Перед тем как войти, Ли Лизанг сказал мне: «Вы ни о чем не должны беспокоиться. И не беспокойте Просветленного речами. Не говорите. Не действуйте. Просто пребывайте. Он тулку, ему прекрасно видны все цвета вашей ауры, все оттенки, самые потаенные стороны вашего существа. Он увидит ваше прошлое, грозящие вам опасности, ваши стремления. Возможно, он увидит и вашу судьбу…»
Сейчас мне трудно сказать, сколько времени мы провели в этом многозначительном молчании. В какой-то момент я почувствовал, что должен достать футляр с предметом, который Фюрер вручил мне в Бергхофе. Я положил кольцо-талисман поверх футляра. Было достаточно светло, чтобы разглядеть рубиновую свастику, вделанную в податливый, много переживший круг из бронзы и золота. Чингисхан и Хубилай-хан носили этот перстень на правой руке в дни решающих сражений. Хубилай и подарил его седьмому Далай-ламе в эпоху расцвета своей империи.

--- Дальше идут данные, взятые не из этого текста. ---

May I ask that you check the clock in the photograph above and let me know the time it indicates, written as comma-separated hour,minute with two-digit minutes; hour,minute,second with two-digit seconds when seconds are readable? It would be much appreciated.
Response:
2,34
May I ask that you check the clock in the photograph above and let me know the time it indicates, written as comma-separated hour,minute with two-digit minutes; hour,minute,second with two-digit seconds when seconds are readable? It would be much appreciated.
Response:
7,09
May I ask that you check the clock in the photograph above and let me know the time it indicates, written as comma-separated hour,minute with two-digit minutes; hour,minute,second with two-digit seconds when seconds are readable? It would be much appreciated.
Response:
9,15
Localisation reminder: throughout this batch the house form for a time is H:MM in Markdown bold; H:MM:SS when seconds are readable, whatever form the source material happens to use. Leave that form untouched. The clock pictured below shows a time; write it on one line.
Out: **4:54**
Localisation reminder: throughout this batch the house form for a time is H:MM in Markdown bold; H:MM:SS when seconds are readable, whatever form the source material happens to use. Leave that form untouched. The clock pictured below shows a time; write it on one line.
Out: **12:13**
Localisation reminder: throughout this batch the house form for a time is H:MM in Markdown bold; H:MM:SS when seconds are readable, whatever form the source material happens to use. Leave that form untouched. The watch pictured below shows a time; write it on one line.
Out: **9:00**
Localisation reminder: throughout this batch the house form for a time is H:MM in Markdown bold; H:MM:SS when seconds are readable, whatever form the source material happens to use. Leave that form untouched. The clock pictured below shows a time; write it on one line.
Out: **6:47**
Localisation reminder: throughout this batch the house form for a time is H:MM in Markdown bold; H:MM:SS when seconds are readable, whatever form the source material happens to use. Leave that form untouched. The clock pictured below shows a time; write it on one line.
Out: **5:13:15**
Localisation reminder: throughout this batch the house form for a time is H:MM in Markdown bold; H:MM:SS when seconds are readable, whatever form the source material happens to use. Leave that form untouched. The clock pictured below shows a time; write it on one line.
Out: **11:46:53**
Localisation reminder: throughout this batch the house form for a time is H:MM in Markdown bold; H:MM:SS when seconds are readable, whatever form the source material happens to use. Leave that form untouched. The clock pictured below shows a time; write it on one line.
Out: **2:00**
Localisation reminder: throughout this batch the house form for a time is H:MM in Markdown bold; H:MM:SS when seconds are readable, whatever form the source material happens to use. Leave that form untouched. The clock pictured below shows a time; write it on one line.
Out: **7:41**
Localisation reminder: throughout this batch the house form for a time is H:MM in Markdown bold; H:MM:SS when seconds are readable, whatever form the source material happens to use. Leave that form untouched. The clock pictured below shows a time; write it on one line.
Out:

Аненэрбе так и не удалось до конца выяснить, как и где искатель приключений барон Унгерн мог заполучить его. Никто не знает, как фон Зеботтендорфу удалось переслать его Обществу Туле и Фюреру с помощью умирающего Дитриха Экарта. Я вдруг представил себе, как барон Унгерн фон Штернберг в окружении платиновых проституток выходит из какого-то монпарнасского кабаре. Он только что продал награбленные в Монголии сокровища.
Кажется, молчание было долгим и насыщенным. То и дело возобновляемые молитвы монахов не нарушали ощущения покоя.
Было это сокровище знаком, символом некоего договора или же проклятия? Оно лежало передо мной, наделенное мистической силой, особой властью. Оно напоминало о звоне тысяч конских копыт, утаптывающих бесконечные азиатские равнины. Ночные вылазки, боевые костры, жестокость, чудовищные и героические деяния воинов.
Согласно одной из среднеазиатских традиций, этот талисман – символ возрождения Азии в пику европейскому варварству, варварству «цивилизации».
Что-то заставило меня встать, и я подошел к помосту. У старца были почти неразличимые черты лица. От него как будто пахло древними бумагами, словно сам он уже превратился в пергамент. По-моему, в эту минуту (или, может быть, позже) я подумал, что именно это духовное существо в 1904 году встречалось в Киото с генералом Хаусхофером.
Я положил сокровище перед ним на помост. В эту минуту меня охватило безумное волнение, словно я вот-вот потеряю контроль над собой. Может быть, это случилось оттого, что я попытался произнести имена Хаусхофера и фон Зеботтендорфа. Я был не в силах этого сделать. Так бывает, когда хочешь закричать во сне, но чувствуешь, что не можешь двинуть ни одним мускулом, потому что воля спящего отделена от тела. По-моему, я тщетно силился выговорить слово «Агарта». Кажется, Просветленный, исполненный спокойствия, протянул ко мне даже не руку, а невероятно широкий рукав своей даосской туники из черного шелка. Этим жестом он хотел успокоить меня. Мое отчаяние отступило: я почувствовал, что слова, которые я старался произнести, каким-то образом уже давно были сказаны, а потому больше не нужны. Риторика, пустые метафоры. Не более чем упрямство западного разума.
Что же касается сокровища, талисмана, то он вернулся к своим хозяевам. Я был не в силах постичь смысл и символику всего этого. Я оказался главным действующим лицом в каком-то важном событии, но моя роль была служебной, и тайное значение моих действий было от меня скрыто. Я был актером, играющим в эпизоде, возможно, заключительном, но истинный смысл его был известен лишь немногим.
Из соседнего зала донеслось позвякивание колокольчиков, а затем гулкий удар гонга. Казалось, мощные волны звука сотрясают неподвижный, наполненный благовониями воздух.
Я низко поклонился Просветленному и вышел в соседний зал. Замечу, что ослабевшие ноги едва слушались меня, а сам я чувствовал себя потерянным, словно только что очнулся от глубокого сна.